Yes.  It took longer than I expected to separate the cosmetic changes
from the functional changes; in general we don't like to put in mixes
of both, because it becomes very difficult to track down the causes of
problems later on.  ARM is getting a lot of attention right now, so I
need to be careful not to crumble anything...

   >    Shared library support:
   >    Both targets make use of IN_SOLIB_CALL_TRAMPOLINE.  This needs to be
   >    resolved for ARM-Thumb compatibility.  At the moment this is not
   >    implemented on Linux, and Thumb is not an issue on Linux (at this very
   >    moment at least).  I have to get this support going, and I will resolve
   >    it then.
   > 
   > Embedded ARM won't care about this one.
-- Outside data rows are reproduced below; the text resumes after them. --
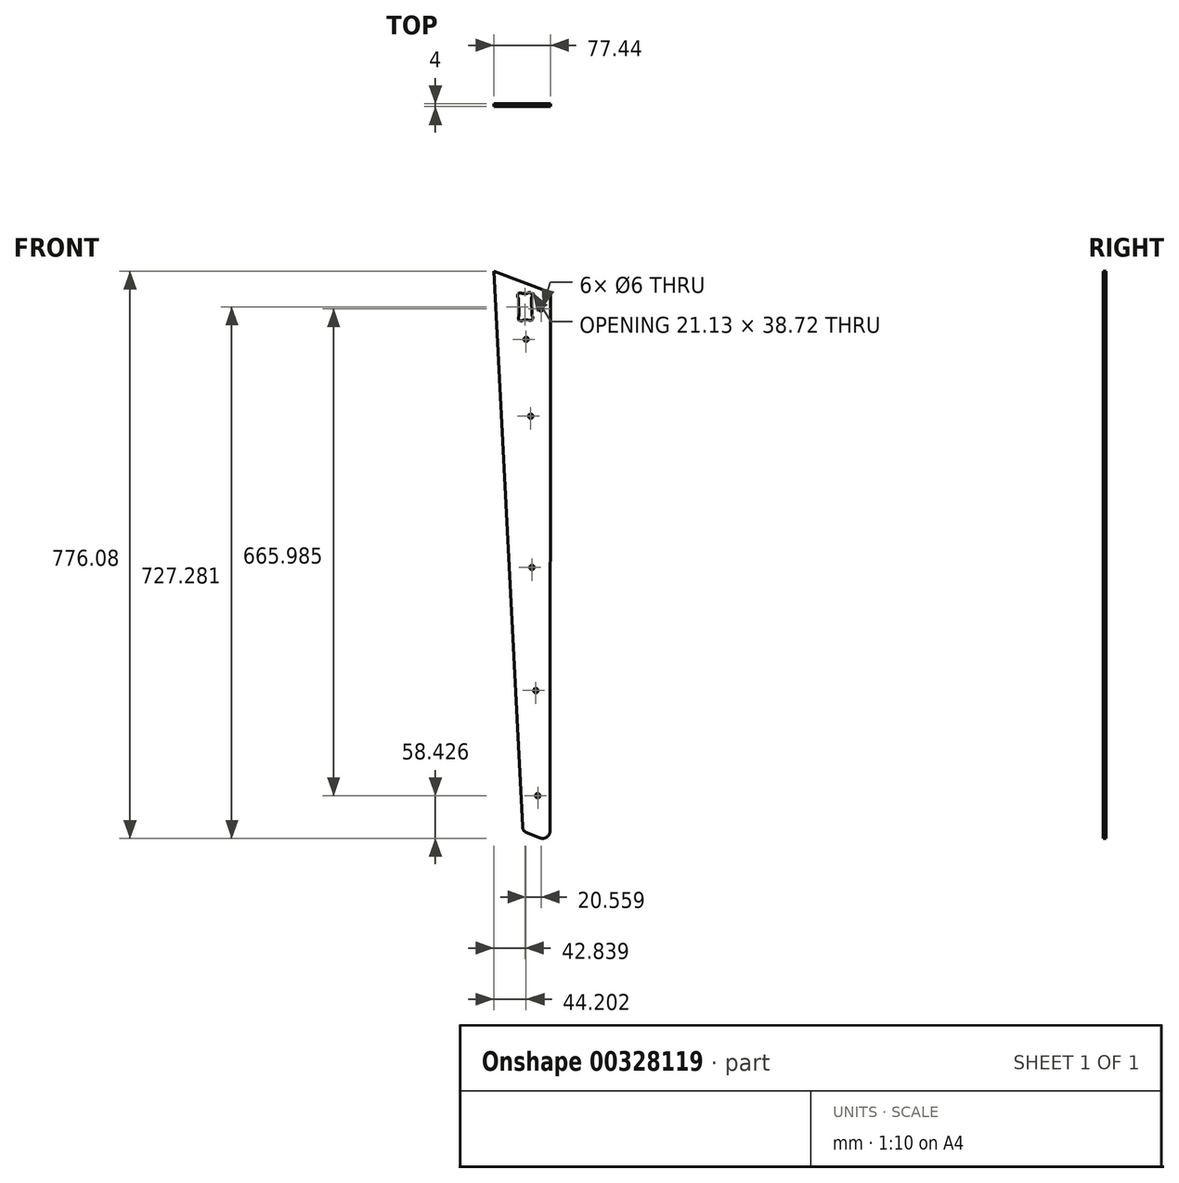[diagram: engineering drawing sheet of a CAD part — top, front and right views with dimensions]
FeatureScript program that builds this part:
annotation { "Feature Type Name" : "Feature", "Feature Type Description" : "" }
export const myFeature = defineFeature(function(context is Context, id is Id, definition is map)
    precondition{}
    {
        {
            var Q0;
            Q0=qCreatedBy(makeId("Front.planeOp"),FACE);
            var sketch = newSketch(context, id + "F0", { "sketchPlane" : qUnion([Q0])});
            skLineSegment(sketch, "E0", {"start": v(-41.3, 458.1) * mm, "end": v(-47.58, 457.9) * mm});
            skArc(sketch, "E1", {"start": v(-47.58, 457.9) * mm, "mid": v(-53.25, 457.74) * mm, "end": v(-53.38, 463.41) * mm});
            skLineSegment(sketch, "E2", {"start": v(-53.38, 463.41) * mm, "end": v(-54.4, 488) * mm});
            skArc(sketch, "E3", {"start": v(-54.4, 488) * mm, "mid": v(-54.64, 493.67) * mm, "end": v(-48.96, 493.87) * mm});
            skLineSegment(sketch, "E4", {"start": v(-48.96, 493.87) * mm, "end": v(-42.28, 494.1) * mm});
            skArc(sketch, "E5", {"start": v(-42.28, 494.1) * mm, "mid": v(-36.6, 494.26) * mm, "end": v(-36.49, 488.58) * mm});
            skLineSegment(sketch, "E6", {"start": v(-36.49, 488.58) * mm, "end": v(-35.87, 463.99) * mm});
            skArc(sketch, "E7", {"start": v(-35.87, 463.99) * mm, "mid": v(-35.62, 458.31) * mm, "end": v(-41.3, 458.1) * mm});
            skLineSegment(sketch, "E8", {"start": v(-24.74, -250.62) * mm, "end": v(-42.39, -243.89) * mm});
            skArc(sketch, "E9", {"start": v(-42.39, -243.89) * mm, "mid": v(-46.91, -240.43) * mm, "end": v(-48.81, -235.06) * mm});
            skLineSegment(sketch, "E10", {"start": v(-48.81, -235.06) * mm, "end": v(-87.97, 524.8) * mm});
            skLineSegment(sketch, "E11", {"start": v(-87.97, 524.8) * mm, "end": v(-10.53, 495.27) * mm});
            skLineSegment(sketch, "E12", {"start": v(-10.53, 495.27) * mm, "end": v(-11.17, -241.29) * mm});
            skArc(sketch, "E13", {"start": v(-11.17, -241.29) * mm, "mid": v(-15.5, -249.51) * mm, "end": v(-24.74, -250.62) * mm});
            skCircle(sketch, "E14", {"center": v(-37.61, 326.29) * mm, "radius": 3 * mm});
            skCircle(sketch, "E15", {"center": v(-35.82, 119.28) * mm, "radius": 3 * mm});
            skCircle(sketch, "E16", {"center": v(-23.2, 473.13) * mm, "radius": 3 * mm});
            skCircle(sketch, "E17", {"center": v(-30.54, -49.06) * mm, "radius": 3 * mm});
            skCircle(sketch, "E18", {"center": v(-27.88, -192.85) * mm, "radius": 3 * mm});
            skCircle(sketch, "E19", {"center": v(-43.77, 431.4) * mm, "radius": 3 * mm});
            skSolve(sketch);
        }
        {
            var Q0;
            Q0=makeQuery(id+"F0.imprint","IMPRINT",FACE,{"disambiguationData":[TD([[makeQuery(id+"F0.imprint","IMPRINT",EDGE,{"derivedFrom":sQuery(id+"F0.wireOp",EDGE,"E19")}),-1.0]])]});
            var Q1;
            Q1=makeQuery(id+"F0.imprint","IMPRINT",FACE,{"disambiguationData":[TD([[makeQuery(id+"F0.imprint","IMPRINT",EDGE,{"derivedFrom":sQuery(id+"F0.wireOp",EDGE,"E16")}),-1.0]])]});
            var Q2;
            Q2=makeQuery(id+"F0.imprint","IMPRINT",FACE,{"disambiguationData":[TD([[makeQuery(id+"F0.imprint","IMPRINT",EDGE,{"derivedFrom":sQuery(id+"F0.wireOp",EDGE,"E14")}),-1.0]])]});
            var Q3;
            Q3=makeQuery(id+"F0.imprint","IMPRINT",FACE,{"disambiguationData":[TD([[makeQuery(id+"F0.imprint","IMPRINT",EDGE,{"derivedFrom":sQuery(id+"F0.wireOp",EDGE,"E15")}),-1.0]])]});
            var Q4;
            Q4=makeQuery(id+"F0.imprint","IMPRINT",FACE,{"disambiguationData":[TD([[makeQuery(id+"F0.imprint","IMPRINT",EDGE,{"derivedFrom":sQuery(id+"F0.wireOp",EDGE,"E18")}),-1.0]])]});
            var Q5;
            Q5=makeQuery(id+"F0.imprint","IMPRINT",FACE,{"disambiguationData":[TD([[makeQuery(id+"F0.imprint","IMPRINT",EDGE,{"derivedFrom":sQuery(id+"F0.wireOp",EDGE,"E0")}),1.0]])]});
            var Q6;
            Q6=makeQuery(id+"F0.imprint","IMPRINT",FACE,{"disambiguationData":[TD([[makeQuery(id+"F0.imprint","IMPRINT",EDGE,{"derivedFrom":sQuery(id+"F0.wireOp",EDGE,"E17")}),-1.0]])]});
            extrude(context, id + "F1", {"entities" : qUnion([Q0, Q1, Q2, Q3, Q4, Q5, Q6]), "depth" : 18 * mm});
        }
        {
            var Q0;
            Q0=makeQuery(id+"F0.imprint","IMPRINT",FACE,{"disambiguationData":[TD([[makeQuery(id+"F0.imprint","IMPRINT",EDGE,{"derivedFrom":sQuery(id+"F0.wireOp",EDGE,"E19")}),-1.0]])]});
            var Q1;
            Q1=makeQuery(id+"F0.imprint","IMPRINT",FACE,{"disambiguationData":[TD([[makeQuery(id+"F0.imprint","IMPRINT",EDGE,{"derivedFrom":sQuery(id+"F0.wireOp",EDGE,"E16")}),-1.0]])]});
            var Q2;
            Q2=makeQuery(id+"F0.imprint","IMPRINT",FACE,{"disambiguationData":[TD([[makeQuery(id+"F0.imprint","IMPRINT",EDGE,{"derivedFrom":sQuery(id+"F0.wireOp",EDGE,"E14")}),-1.0]])]});
            var Q3;
            Q3=makeQuery(id+"F0.imprint","IMPRINT",FACE,{"disambiguationData":[TD([[makeQuery(id+"F0.imprint","IMPRINT",EDGE,{"derivedFrom":sQuery(id+"F0.wireOp",EDGE,"E15")}),-1.0]])]});
            var Q4;
            Q4=makeQuery(id+"F0.imprint","IMPRINT",FACE,{"disambiguationData":[TD([[makeQuery(id+"F0.imprint","IMPRINT",EDGE,{"derivedFrom":sQuery(id+"F0.wireOp",EDGE,"E18")}),-1.0]])]});
            var Q5;
            Q5=makeQuery(id+"F0.imprint","IMPRINT",FACE,{"disambiguationData":[TD([[makeQuery(id+"F0.imprint","IMPRINT",EDGE,{"derivedFrom":sQuery(id+"F0.wireOp",EDGE,"E17")}),-1.0]])]});
            extrude(context, id + "F2", {"entities" : qUnion([Q0, Q1, Q2, Q3, Q4, Q5]), "operationType" : NewBodyOperationType.REMOVE, "depth" : 14 * mm});
        }
    });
   Are you sure?  If the embedded Linux project takes off, this may become
   an issue.

By "embedded ARM" I meant the arm-{elf,coff} configs, which are mainly
for bare boards with little or no OS.  Embedded ARM Linux is an
interesting issue though; should the GDB for it be the generic arm-elf
GDB or a new and different config?  At this point I don't know; for
EL/IX experimentation I think they're using a standard cross GDB, but
that will need to change to accommodate all four levels of the EL/IX
API. (http://sourceware.cygnus.com/elix for EL/IX info)

   > I suspect this issue has always been around, but nobody has noticed
   > because you don't get the move+condition in unoptimized code.  Optimized
   > code debugging will be squirrelly like it always is.

   There is no point in debugging unoptimized code.  The generated code for
   -O0/-O2 is so different, it rarely suffers from the same problems.  This
   has been my experience.

You're right about the size of the descrepancy between -O0 and -O2,
but I think it's going a bit far to say "there is no point in
debugging unoptimized code".  Almost all of my own debugging work is
done on unoptimized code.

GDB's official position on optimized code is to allow the debugger to
work with it, but not to promise very much functionality.  -O2 in GCC
includes ever-more-aggressive optimizations, and it's going to be hard
or impossible for GDB to reconstruct the original code in all cases.
Conditional moves are a primo example - you have a single instruction
that is an amalgam of several source lines, and you want GDB to
present the illusion that it can do several statement-level steps,
when the actual hardware will do only one instruction-level step.  For
GDB, an instruction-level step is an atomic operation.  How do you
divide up an atom?  (Use a cyclotron, of course :-) )

The problems here are very deep and common to all debugging.  If you
review the research literature, it's clear that while there's been
some progress, it's still too limited in scope to be really useful for
GDB.  Still, it would be cool for someone to extend the state of the
art and demo it in GDB first - any volunteers?